(Collected data)

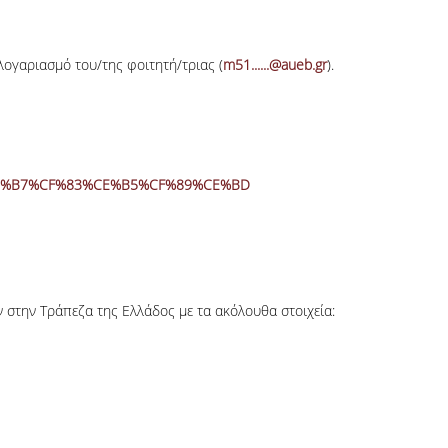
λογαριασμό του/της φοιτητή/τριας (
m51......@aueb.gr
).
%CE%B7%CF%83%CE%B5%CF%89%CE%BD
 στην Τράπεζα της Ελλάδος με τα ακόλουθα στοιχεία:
...
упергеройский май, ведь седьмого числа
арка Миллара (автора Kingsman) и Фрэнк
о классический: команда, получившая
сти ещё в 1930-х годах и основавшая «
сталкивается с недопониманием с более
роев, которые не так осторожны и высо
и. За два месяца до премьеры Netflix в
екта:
==
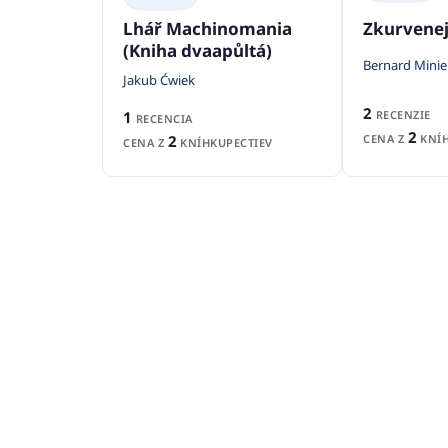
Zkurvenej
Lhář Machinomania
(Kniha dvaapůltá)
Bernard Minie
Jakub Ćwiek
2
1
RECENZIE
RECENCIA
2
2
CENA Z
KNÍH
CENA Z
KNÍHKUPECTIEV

Work instruction
Only the lines above starting at the one containing "λογαριασμό του/της φοιτητή/τριας" and ending at the one containing "στην Τράπεζα της", both included, are to be returned, exactly as they read.

Result below
λογαριασμό του/της φοιτητή/τριας (
m51......@aueb.gr
).
%CE%B7%CF%83%CE%B5%CF%89%CE%BD
 στην Τράπεζα της Ελλάδος με τα ακόλουθα στοιχεία:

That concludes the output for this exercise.